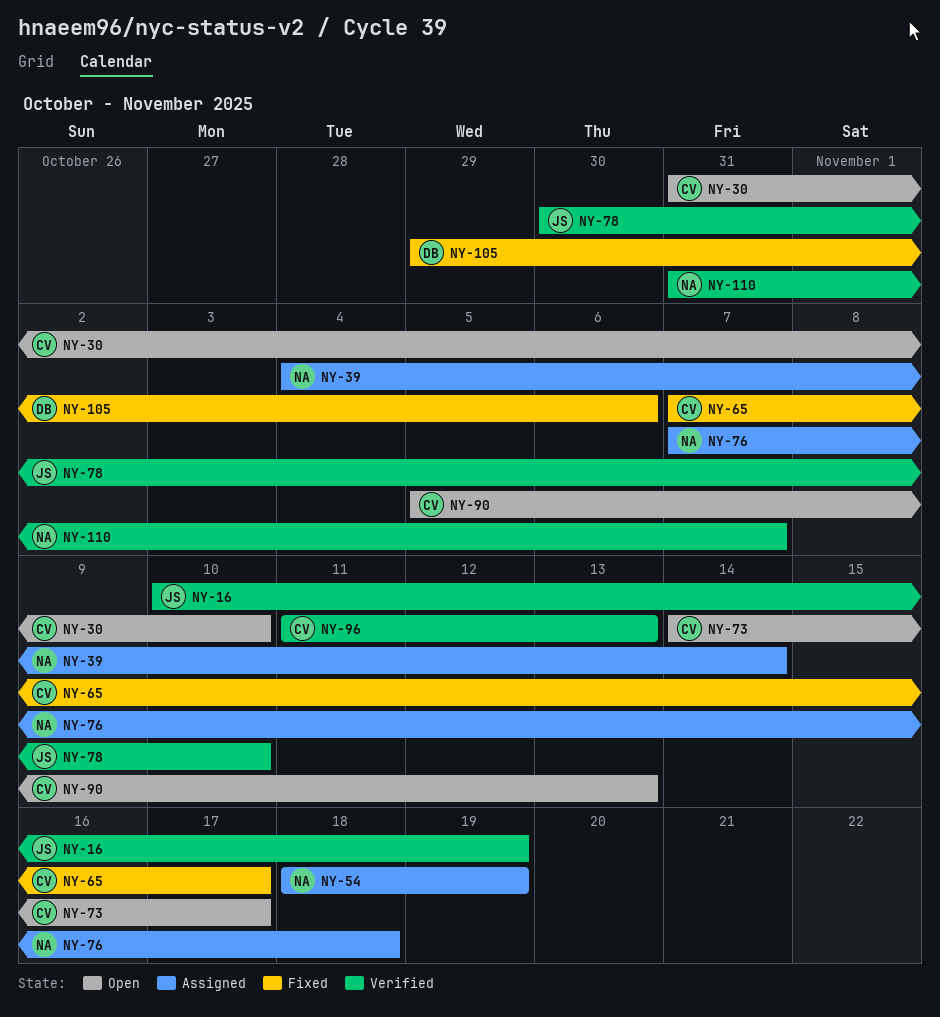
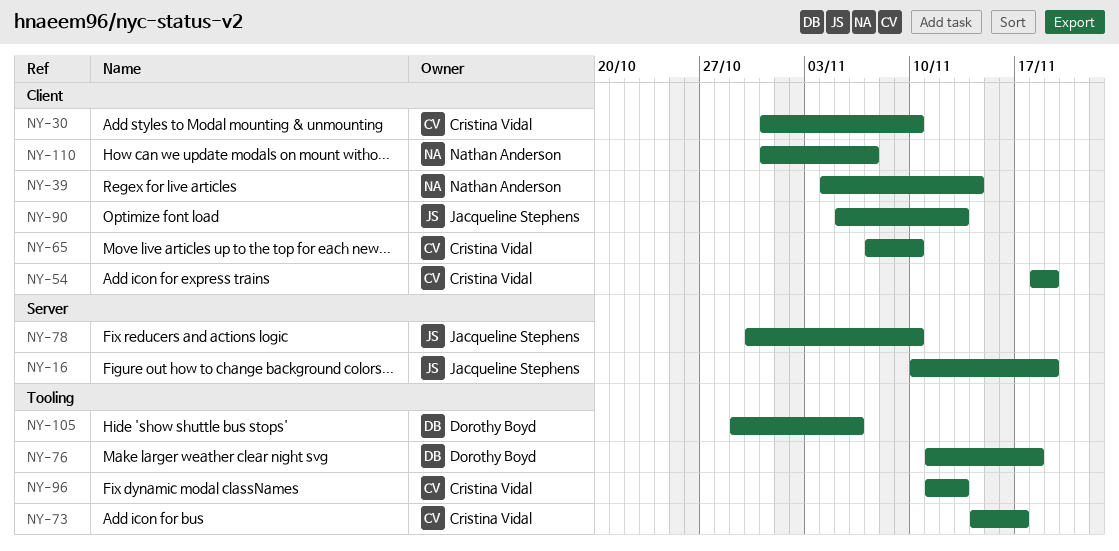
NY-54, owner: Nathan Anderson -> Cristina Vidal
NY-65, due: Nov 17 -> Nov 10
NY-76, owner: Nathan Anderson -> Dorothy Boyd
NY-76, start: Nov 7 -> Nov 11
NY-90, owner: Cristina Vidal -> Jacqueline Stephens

****************

▶ _Work instructions_
Return all the entries word for word, but omit any pictures they contain.

▶ _Completed task_
NY-54, owner: Nathan Anderson -> Cristina Vidal
NY-65, due: Nov 17 -> Nov 10
NY-76, owner: Nathan Anderson -> Dorothy Boyd
NY-76, start: Nov 7 -> Nov 11
NY-90, owner: Cristina Vidal -> Jacqueline Stephens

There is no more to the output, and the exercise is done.